Simply ranking stories by their untrustworthiness score did not work well at all. Therefore, I implemented a correction to the policy where the number of potential spared users contributed to the ranking too. Results did improve, but in the end, I did not beat my baseline: simply ranking by followers, disregarding my score altogether. This meant a complete reversal of my initial conclusion on performance. Part of the problem is that false negatives were likely to have large potential audiences, due to the mixed signal feeding into their score.

I wasn’t excessively dispirited for a few reasons. Firstly, I was working with what was probably an unrealistically balanced dataset (exact same number of true and fake articles). Maybe, in a world were identifying fake news is more of a “needle in a haystack” problem, my method might suddenly have had an edge.

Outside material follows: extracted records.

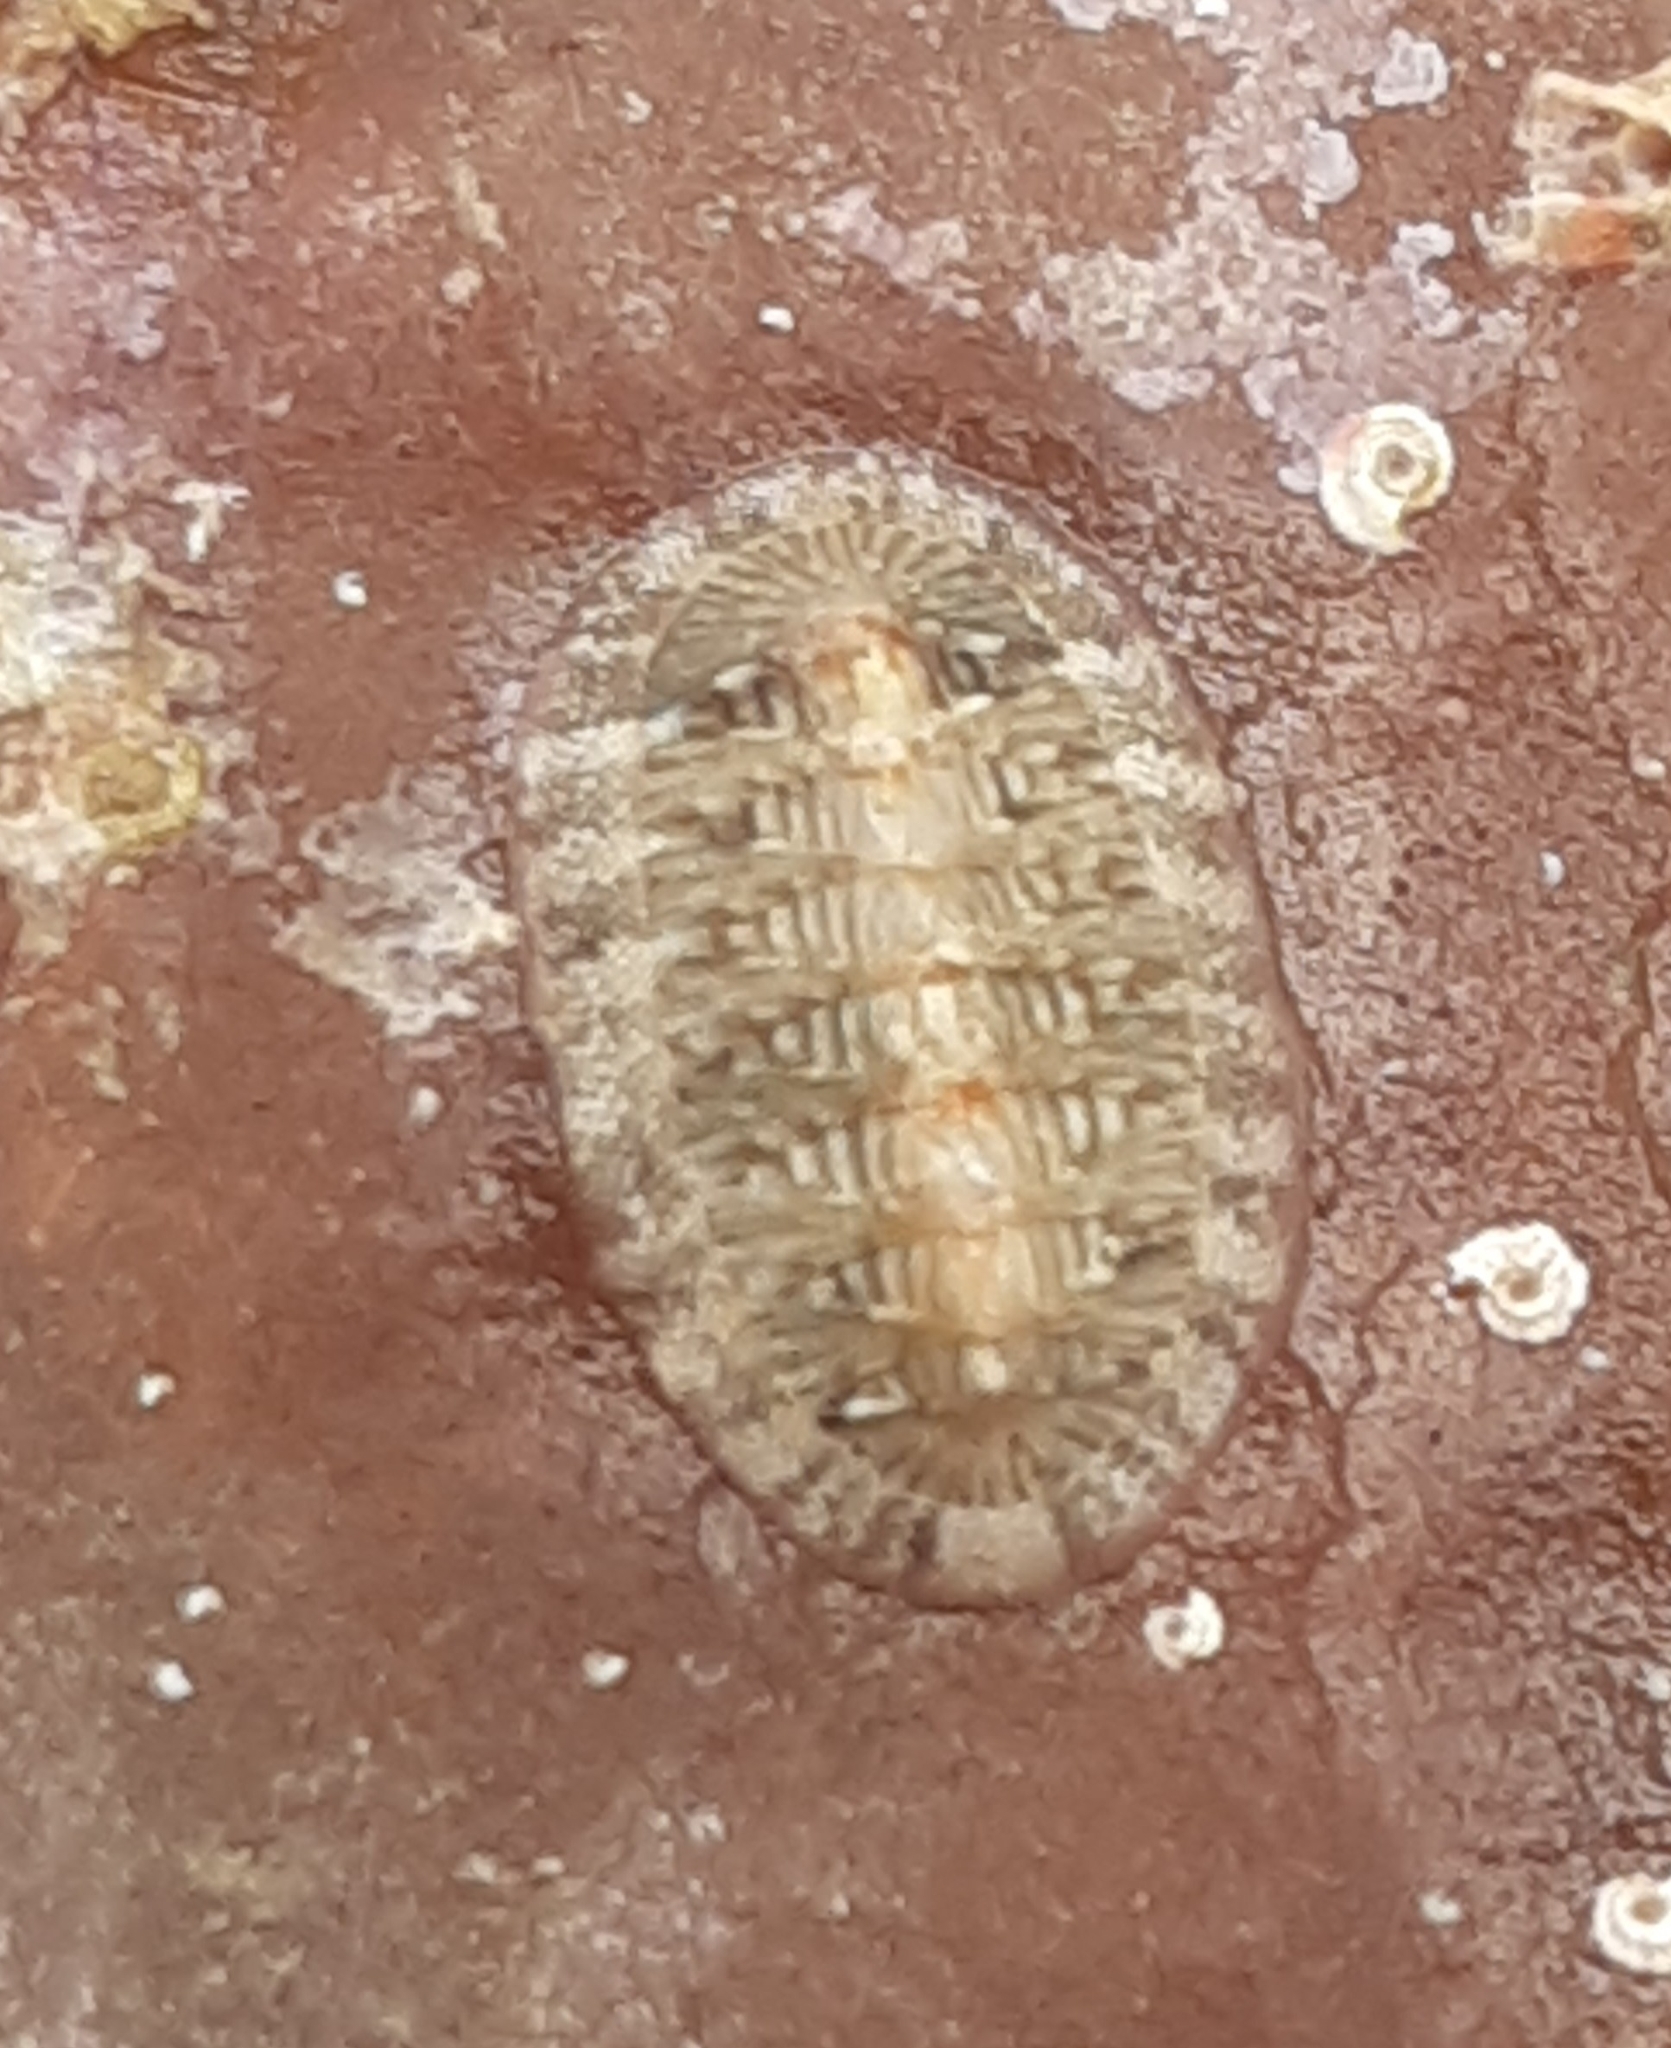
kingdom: Animalia
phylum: Mollusca
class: Polyplacophora
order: Chitonida
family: Chitonidae
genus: Rhyssoplax
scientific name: Rhyssoplax olivacea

There were also other assumptions about the spreading dynamics that might not have held in practice, and I could not have learnt about in any way other than actually working at Twitter. Also, my method didn’t need to be successful to get me a good grade, but being scrupolous with my implementation and evaluation did.

In the real world, you should try to learn from your users as much as you can about the final application of your work and what is known about the context or dynamics that will interact with it. Then you can better model your end impact, for example by running a simulation, or a small-scale experiment in production, or by explicitly changing a loss function to reflect business cost / gains more accurately. Thinking about the difference between this and performance in a completely abstract setting might save you from wasting a lot of effort on optimising for the wrong metric. And even better: save you from acquiring completely unearned confidence in how good your work is. This is the type of confidence that damages the world and can risk the reputation of you and your colleagues.

  1. For a simple theoretical introduction to some of these issues I recommend Causal Inference in Statistics: A Primer

  2. No probability theory is actually involved. This is just an attempt to explain the intuition using simple language.